La finanziaria 2010 ha previsto (art. 2 comma 186), tra l'altro, la soppressione della figura del direttore generale, quale risparmio per compensare i minori trasferimenti statali per il triennio 2010 - 2012.
Il D.L. 13/01/2010 prevede però che le disposizioni della finanziaria di cui ai commi 184-185-186 dell'art. 2 della finanziaria ( e quindi anche la soppressione della figura del direttore generale) abbiano decorrenza dal 2011 per gli enti per i quali ha luogo il rinnovo del rispettivo consiglio, con efficacia dalla data di tale rinnovo.
La domanda è : un piccolo comune (meno di 15.000 abitanti) che non deve procedere al rinnovo del consiglio (prossime elezioni nel 2013), deve sopprimere la figura del direttore generale (attualmente svolta dal segretario comunale) con decorrenza daL 01/01/2010 o dal 01/01/2011 ?

----------


## fabioalessandro

bella domanda
io credo dal 2013 come se li rottamassero
nei miei comuni nessuno ha la dirigenza
ma negli altri per l'anno 2010 pur non andando ad elezioni 
i segratari sono ancora in carica come direttori generali

----------


## carlo.potena@tin.it

> bella domanda
> io credo dal 2013 come se li rottamassero
> nei miei comuni nessuno ha la dirigenza
> ma negli altri per l'anno 2010 pur non andando ad elezioni 
> i segratari sono ancora in carica come direttori generali

  Sì, leggendo attentamente il d.l. (sempre che lo convertano così) credo che "il taglio" dei direttori generali si applicherà in occasione dei rinnovi (a partire dal 01/01/2011) dei consigli comunali.  In pratica i direttori generali cesseranno con la scadenza del mandato elettorale di chi li ha nominati. Però, se un consiglio comunale viene rinnovato nel 2010 (quindi prima del 01/01/2011), si può ancora nominare un direttore generale che resterà in carica fino al successivo rinnovo del consiglio comunale.

----------


## chiara

> Sì, leggendo attentamente il d.l. (sempre che lo convertano così) credo che "il taglio" dei direttori generali si applicherà in occasione dei rinnovi (a partire dal 01/01/2011) dei consigli comunali.  In pratica i direttori generali cesseranno con la scadenza del mandato elettorale di chi li ha nominati. Però, se un consiglio comunale viene rinnovato nel 2010 (quindi prima del 01/01/2011), si può ancora nominare un direttore generale che resterà in carica fino al successivo rinnovo del consiglio comunale.

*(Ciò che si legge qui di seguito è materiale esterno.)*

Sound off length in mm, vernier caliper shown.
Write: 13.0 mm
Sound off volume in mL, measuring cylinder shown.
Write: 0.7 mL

  si, è cosi....deve valere il principio simul stabunt simul cadent....i direttori generali seguono la sorte dei sindaci....per cui chi vota quest'anno è avvantaggiato...può stare tranquillo per i prossimi 5 anni....anche se nel frattempo diventa legge il ddl calderoli che abolisce la figura del DG nei comuni con più di 65000 abitanti....

----------